§ **SOURCE DATA**:

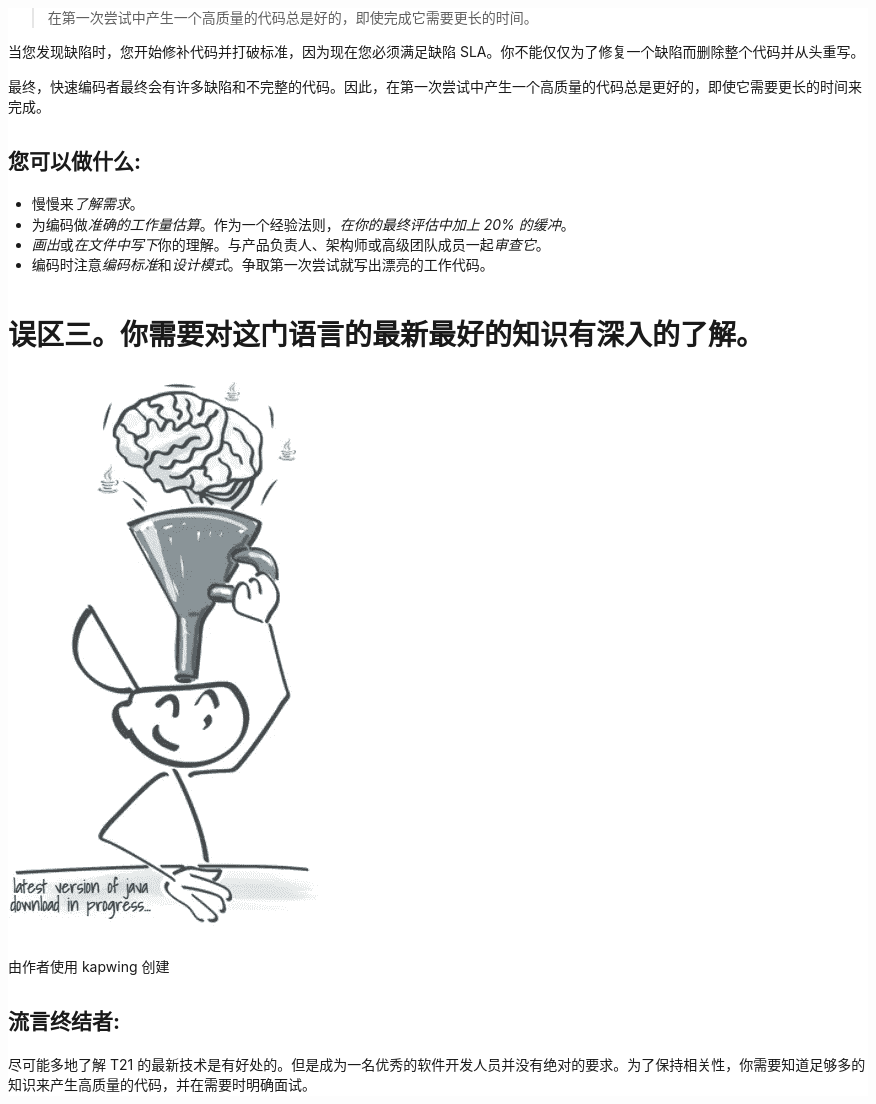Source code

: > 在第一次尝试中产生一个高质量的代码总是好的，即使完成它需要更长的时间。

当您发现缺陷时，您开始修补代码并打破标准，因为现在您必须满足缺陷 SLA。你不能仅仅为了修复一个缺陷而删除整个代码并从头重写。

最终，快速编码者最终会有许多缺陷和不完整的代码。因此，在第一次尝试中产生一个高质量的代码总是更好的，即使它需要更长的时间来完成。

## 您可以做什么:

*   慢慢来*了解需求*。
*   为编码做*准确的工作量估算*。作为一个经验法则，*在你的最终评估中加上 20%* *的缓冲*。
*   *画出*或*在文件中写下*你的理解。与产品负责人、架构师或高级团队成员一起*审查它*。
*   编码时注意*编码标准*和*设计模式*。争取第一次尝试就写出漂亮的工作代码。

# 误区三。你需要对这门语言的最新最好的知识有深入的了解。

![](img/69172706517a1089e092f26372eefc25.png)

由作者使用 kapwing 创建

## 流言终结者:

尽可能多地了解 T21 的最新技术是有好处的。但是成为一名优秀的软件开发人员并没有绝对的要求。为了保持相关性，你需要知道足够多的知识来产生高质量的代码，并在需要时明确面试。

§ **TASK BRIEF**:
Everything in the listing above must be retyped exactly, except for the pictures.

§ **RESULT FOR THIS TASK**:
Source code

: > 在第一次尝试中产生一个高质量的代码总是好的，即使完成它需要更长的时间。

当您发现缺陷时，您开始修补代码并打破标准，因为现在您必须满足缺陷 SLA。你不能仅仅为了修复一个缺陷而删除整个代码并从头重写。

最终，快速编码者最终会有许多缺陷和不完整的代码。因此，在第一次尝试中产生一个高质量的代码总是更好的，即使它需要更长的时间来完成。

## 您可以做什么:

*   慢慢来*了解需求*。
*   为编码做*准确的工作量估算*。作为一个经验法则，*在你的最终评估中加上 20%* *的缓冲*。
*   *画出*或*在文件中写下*你的理解。与产品负责人、架构师或高级团队成员一起*审查它*。
*   编码时注意*编码标准*和*设计模式*。争取第一次尝试就写出漂亮的工作代码。

# 误区三。你需要对这门语言的最新最好的知识有深入的了解。

![](img/69172706517a1089e092f26372eefc25.png)

由作者使用 kapwing 创建

## 流言终结者:

尽可能多地了解 T21 的最新技术是有好处的。但是成为一名优秀的软件开发人员并没有绝对的要求。为了保持相关性，你需要知道足够多的知识来产生高质量的代码，并在需要时明确面试。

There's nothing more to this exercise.